### Data section
# # # # #

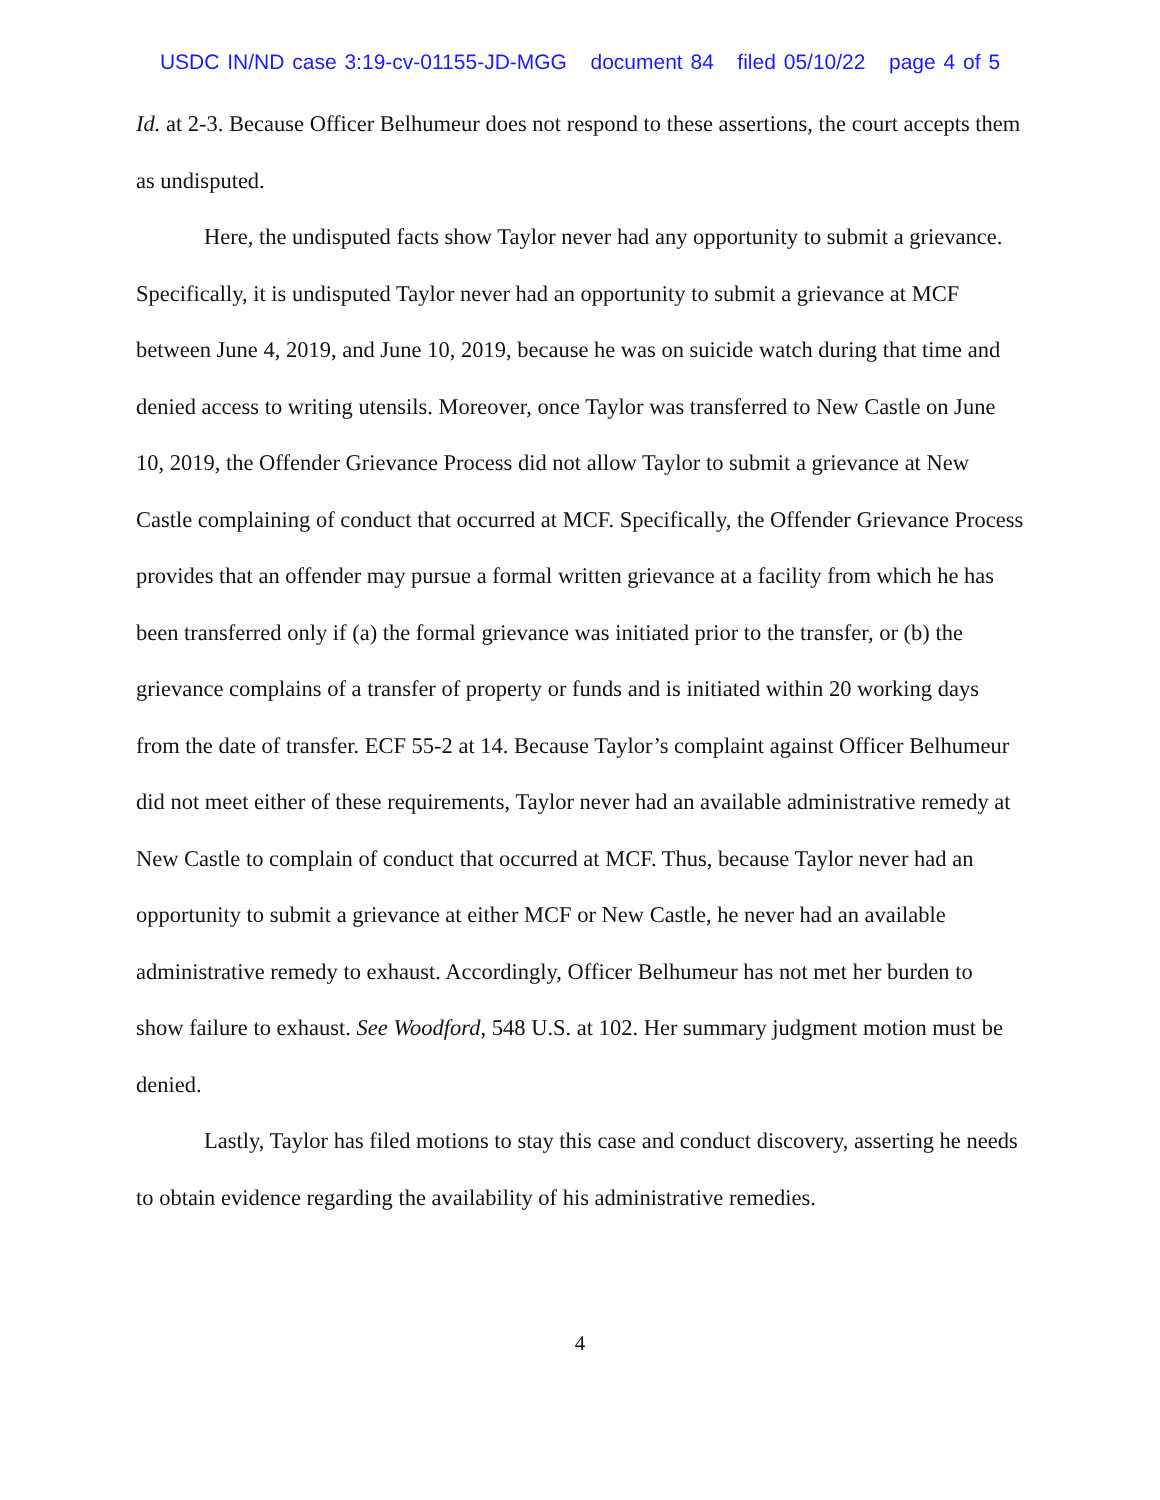USDC IN/ND case 3:19-cv-01155-JD-MGG document 84 filed 05/10/22 page 4 of 5
Id. at 2-3. Because Officer Belhumeur does not respond to these assertions, the court accepts them as undisputed.
Here, the undisputed facts show Taylor never had any opportunity to submit a grievance. Specifically, it is undisputed Taylor never had an opportunity to submit a grievance at MCF between June 4, 2019, and June 10, 2019, because he was on suicide watch during that time and denied access to writing utensils. Moreover, once Taylor was transferred to New Castle on June 10, 2019, the Offender Grievance Process did not allow Taylor to submit a grievance at New Castle complaining of conduct that occurred at MCF. Specifically, the Offender Grievance Process provides that an offender may pursue a formal written grievance at a facility from which he has been transferred only if (a) the formal grievance was initiated prior to the transfer, or (b) the grievance complains of a transfer of property or funds and is initiated within 20 working days from the date of transfer. ECF 55-2 at 14. Because Taylor’s complaint against Officer Belhumeur did not meet either of these requirements, Taylor never had an available administrative remedy at New Castle to complain of conduct that occurred at MCF. Thus, because Taylor never had an opportunity to submit a grievance at either MCF or New Castle, he never had an available administrative remedy to exhaust. Accordingly, Officer Belhumeur has not met her burden to show failure to exhaust. See Woodford, 548 U.S. at 102. Her summary judgment motion must be denied.
Lastly, Taylor has filed motions to stay this case and conduct discovery, asserting he needs to obtain evidence regarding the availability of his administrative remedies.
4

# # # # #

### Exercise objective
Write out again, exactly, only the lines from the beginning of the material above to the line that holds "Id. at 2-3.", both ends included, and no pictures.

### Result
USDC IN/ND case 3:19-cv-01155-JD-MGG document 84 filed 05/10/22 page 4 of 5
Id. at 2-3. Because Officer Belhumeur does not respond to these assertions, the court accepts them as undisputed.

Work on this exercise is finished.